Au Revoir to Paris

We are all packed and apartment cleaned – leaving this afternoon to South Africa.  Seems like it went by so quickly. We are excited about the next phase, but at the same time sorry to leave the Ornano Apt and neighborhood.

Since we got back from London its been busy. We had  Melisa and Dan visit from Seattle and Christina from Rome. Plenty of food  and wine and walking around. We also went to a few Jazz and Jam sessions this month. We also started getting busy with planning the next phase of our trip.

On the Italian Front

Butter from here must be good...?

Butter from here must be good…?

The butter battles may appear to have quieted, but we do have reports.  Our friend Christina visited from Rome and stayed for the Christmas holiday.  We were lucky to have her bring a sample from Italy’s share of the Alps, the Dolomites.  Sounds promising.  (Alps butter has a strong reputation.  At least that’s what I hear from one of France’s neighbors to the east.)

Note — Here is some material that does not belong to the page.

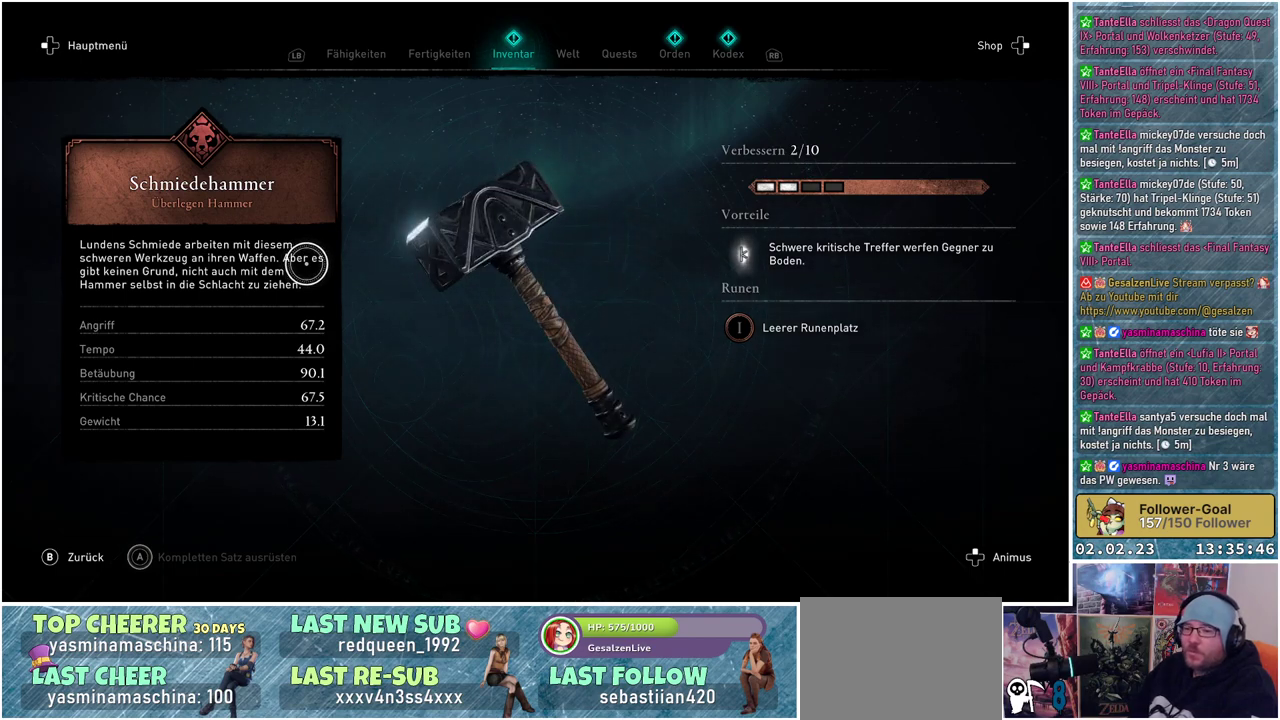
{"buttons": [], "left_stick": "down", "right_stick": "center", "events": [[317, "left_stick", "down"]]}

But no, the Dolomite butter was no match.  It was creamy, it was 82% fat, but it didn’t taste cultured.  In fact, it tasted as though it were an upscale version of North American butter – extra creamy and smooth but no distinctive flavor.  Italy is an olive oil country, so I wouldn’t be too surprised if they don’t have the same obsession with butter that France does.

Butter Wars – Europe vs. USA

Finally, a quick look at how European butter differs from butter in the U.S.

The main differences are fat content and culture.  As mentioned earlier, American butters contain roughly 80% – 82% fat.  European butters hover around 82% – 84%, sometimes higher.  For us bakers, more fat means less water in the pastry and lighter, flakier crust.  The lower fat American butters are fine for bread, cookies and cakes, baking that doesn’t produce delicate layers.  Pie crusts and flaky pastries come out better with higher fat European butter.  Why is it so difficult to find a proper croissant in the U.S. – it’s the butter.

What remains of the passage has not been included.